** SOURCE TEXT follows **
Letters to Nature
Nature 392, 923-926 (30 April 1998) | doi:10.1038/31940; Received 31 October 1997; Accepted 20 February 1998
Oligophrenin-1 encodes a rhoGAP protein involved in X-linked mental retardation
Pierre Billuart1, Thierry Bienvenu1, Nathalie Ronce2, Vincent des Portes1, Marie Claude Vinet1, Ramzi Zemni1, Hugues Roest Crollius3, Alain Carrié1, Fabien Fauchereau1, Michele Cherry4, Sylvain Briault2, Ben Hamel5, Jean-Pierre Fryns6, Cherif Beldjord1, Axel Kahn1, Claude Moraine2 & Jamel Chelly1
- INSERM U129-ICGM, Faculté de Médecine Cochin, 24 rue du Faubourg Saint-Jacques, 75014 Paris, France
- Centre Hospitalier Universitaire de Tours, Service de Génétique, Hôpital Bretonneau, 2 boulevard Tonnelle, 37044 Tours Cedex, France
- Max-Plank-Institute for Molecular Genetics, Ihnestrasse 73, Berlin-Dahlem, Germany
- Centre Hospitalier Universitaire de Nancy, Laboratoire de Génétique, Rue du Morvan, 54511 Vandoeuvre les Nancy Cedex, France
- University Hospital Nijmegen, 417 Department of Human Genetics, Geert Grooteplein 10, 6500 HB Nijmegen, The Netherlands
- Center for Human Genetics, Clinical Genetics Univ, UZ Gasthuisberg, Herestraat 49, B-3000 Leuven, Belgium
Correspondence to: Correspondence and requests for materials should be addressed to J.C. (e-mail: Email: chelly@cochin.inserm.fr).The EMBL accession number for the oligophrenin-1 sequence reported here is AJ001189.
** End of SOURCE TEXT **
** DATA TO EXAMINE follows **
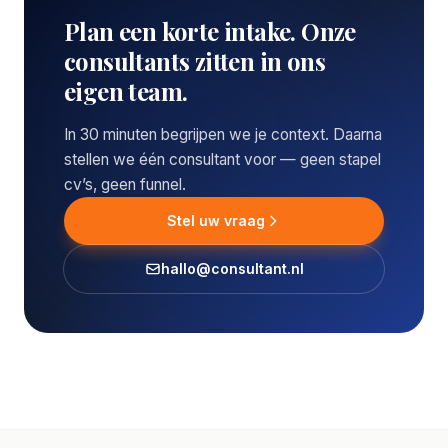
Plan een korte intake. Onze
consultants zitten in ons
eigen team.
In 30 minuten begrijpen we je context. Daarna
stellen we één consultant voor — geen stapel
cv’s, geen funnel.
Stel uw vraag
hallo@consultant.nl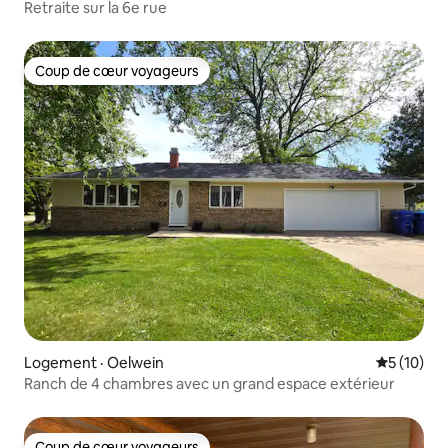
Retraite sur la 6e rue
Coup de cœur voyageurs
Coup de cœur voyageurs
Logement · Oelwein
Note moye
5 (10)
Ranch de 4 chambres avec un grand espace extérieur
Coup de cœur voyageurs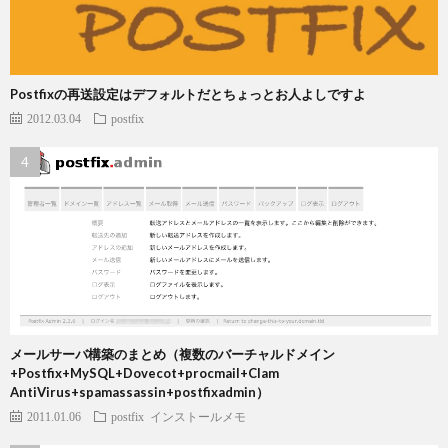
Postfixの再送設定はデフォルトだとちょっとお人よしですよ
2012.03.04
postfix
メールサーバ構築のまとめ（複数のバーチャルドメイン
+Postfix+MySQL+Dovecot+procmail+Clam
AntiVirus+spamassassin+postfixadmin）
2011.01.06
postfix
インストールメモ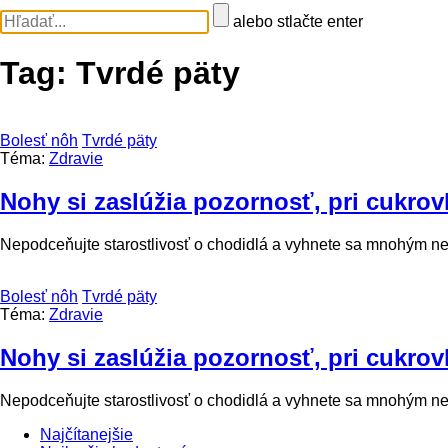
alebo stlačte enter
Tag:
Tvrdé päty
Bolesť nôh
Tvrdé päty
Téma:
Zdravie
Nohy si zaslúžia pozornosť, pri cukrov
Nepodceňujte starostlivosť o chodidlá a vyhnete sa mnohým n
Bolesť nôh
Tvrdé päty
Téma:
Zdravie
Nohy si zaslúžia pozornosť, pri cukrov
Nepodceňujte starostlivosť o chodidlá a vyhnete sa mnohým n
Najčítanejšie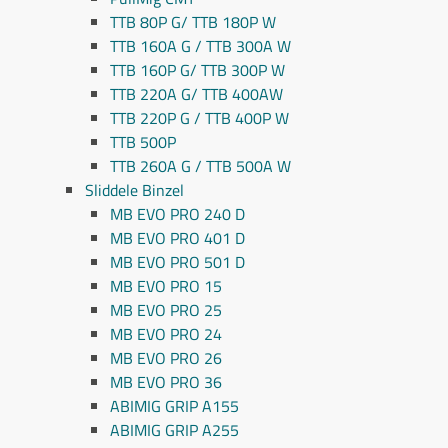
TTB 80P G/ TTB 180P W
TTB 160A G / TTB 300A W
TTB 160P G/ TTB 300P W
TTB 220A G/ TTB 400AW
TTB 220P G / TTB 400P W
TTB 500P
TTB 260A G / TTB 500A W
Sliddele Binzel
MB EVO PRO 240 D
MB EVO PRO 401 D
MB EVO PRO 501 D
MB EVO PRO 15
MB EVO PRO 25
MB EVO PRO 24
MB EVO PRO 26
MB EVO PRO 36
ABIMIG GRIP A155
ABIMIG GRIP A255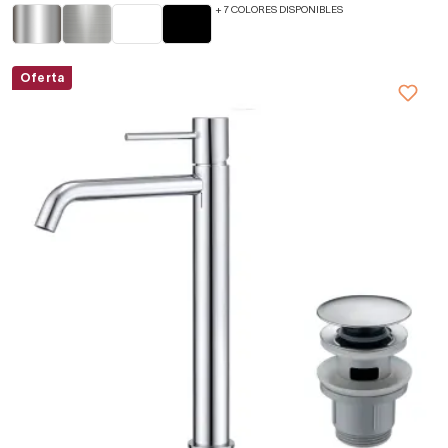
+ 7 COLORES DISPONIBLES
Oferta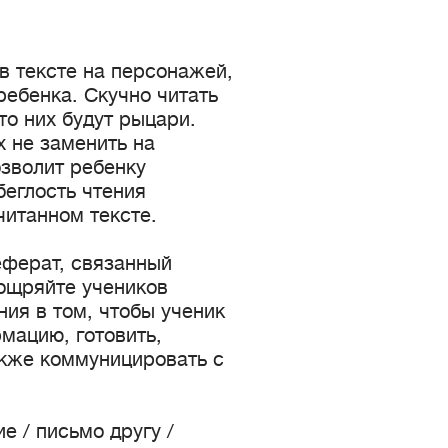
в тексте на персонажей,
ебенка. Скучно читать
то них будут рыцари.
 не заменить на
озволит ребенку
беглость чтения
читанном тексте.
еферат, связанный
оощряйте учеников
ния в том, чтобы ученик
мацию, готовить,
акже коммуницировать с
е / письмо другу /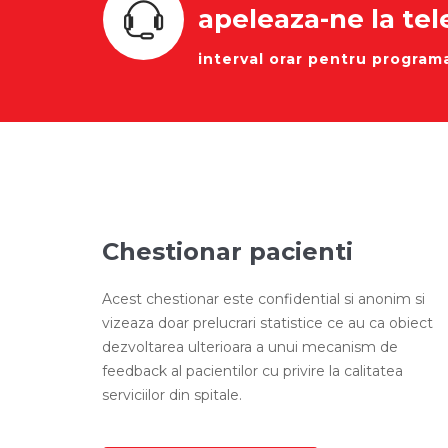
apeleaza-ne la tel
interval orar pentru programa
Chestionar pacienti
Acest chestionar este confidential si anonim si
vizeaza doar prelucrari statistice ce au ca obiect
dezvoltarea ulterioara a unui mecanism de
feedback al pacientilor cu privire la calitatea
serviciilor din spitale.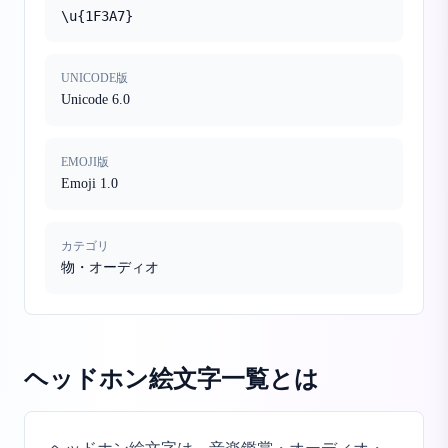
\u{1F3A7}
UNICODE版
Unicode 6.0
EMOJI版
Emoji 1.0
カテゴリ
物・オーディオ
ヘッドホン絵文字一覧
とは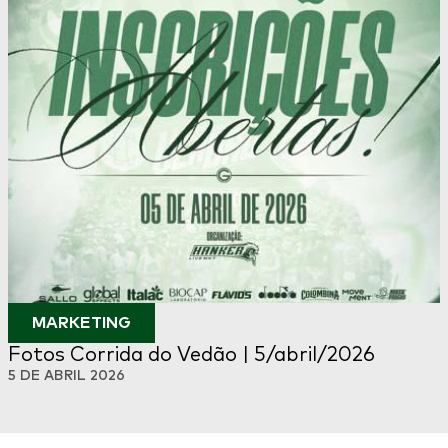
MARKETING
Fotos Corrida do Vedão | 5/abril/2026
5 DE ABRIL 2026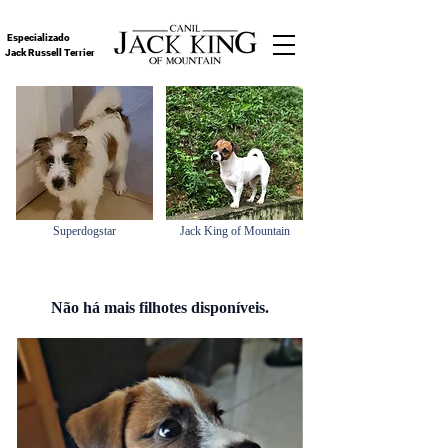
Especializado
Jack Russell Terrier
Superdogstar
Jack King of Mountain
Não há mais filhotes disponíveis.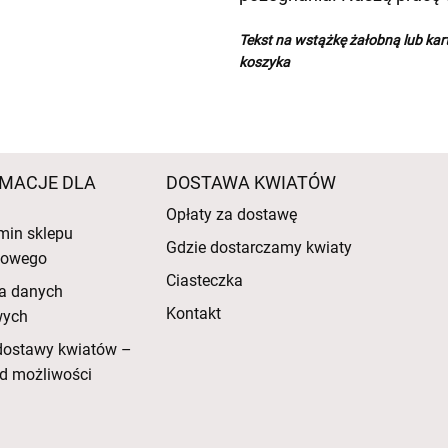
Tekst na wstążkę żałobną lub ka
koszyka
MACJE DLA
DOSTAWA KWIATÓW
Opłaty za dostawę
min sklepu
Gdzie dostarczamy kwiaty
etowego
Ciasteczka
a danych
Kontakt
wych
dostawy kwiatów –
d możliwości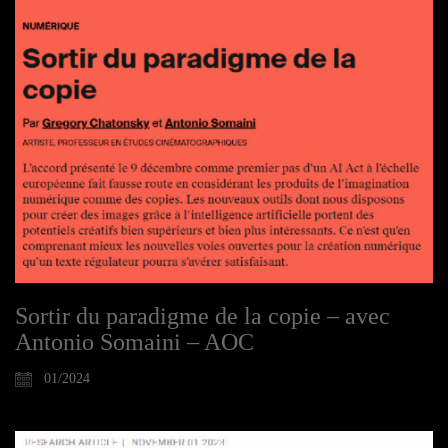
Sortir du paradigme de la copie – avec
Antonio Somaini – AOC
01/2024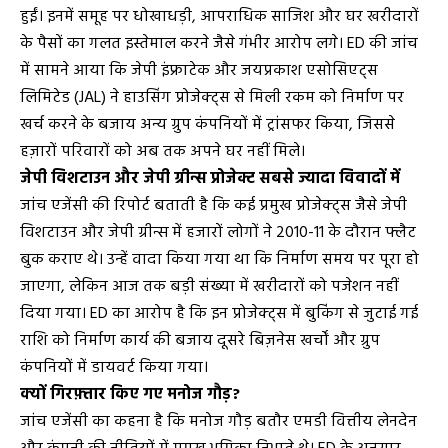
हुईं। इनमें समूह पर धोखाधड़ी, आपराधिक साजिश और घर खरीदारों
के पैसों का गलत इस्तेमाल करने जैसे गंभीर आरोप लगे। ED की जांच
में सामने आया कि जेपी इंफ्राटेक और जयप्रकाश एसोसिएट्स
लिमिटेड (JAL) ने हाउसिंग प्रोजेक्ट्स से मिली रकम को निर्माण पर
खर्च करने के बजाय अन्य ग्रुप कंपनियों में ट्रांसफर किया, जिससे
हज़ारों परिवारों को अब तक अपने घर नहीं मिले।
जेपी विशटाउन और जेपी ग्रीन्स प्रोजेक्ट सबसे ज्यादा विवादों में
जांच एजेंसी की रिपोर्ट बताती है कि कई प्रमुख प्रोजेक्ट्स जैसे जेपी
विशटाउन और जेपी ग्रीन्स में हजारों लोगों ने 2010-11 के दौरान फ्लैट
बुक कराए थे। उन्हें वादा किया गया था कि निर्माण समय पर पूरा हो
जाएगा, लेकिन आज तक बड़ी संख्या में खरीदारों को पजेशन नहीं
दिया गया। ED का आरोप है कि इन प्रोजेक्ट्स में बुकिंग से जुटाई गई
राशि को निर्माण कार्य की बजाय दूसरे बिज़नेस खर्चों और ग्रुप
कंपनियों में डायवर्ट किया गया।
क्यों गिरफ़्तार किए गए मनोज गौड़?
जांच एजेंसी का कहना है कि मनोज गौड़ बतौर एमडी वित्तीय लेनदेन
** End of DATA TO EXAMINE **
*TASKS FOR THIS EXERCISE*
a) Answer the following questions using the article header:
(i) On what date was the article published?
(ii) What is the EMBL accession number given for the oligophrenin-1 sequence?
(iii) According to the title, what kind of protein does oligophrenin-1 encode?
b) Name every country that appears in the affiliation addresses of the article header.
The listing above is material separate from the article header.

*ANSWER LIST*
a)
(i) 30 April 1998
(ii) AJ001189
(iii) A rhoGAP protein

b) France, Germany, The Netherlands, Belgium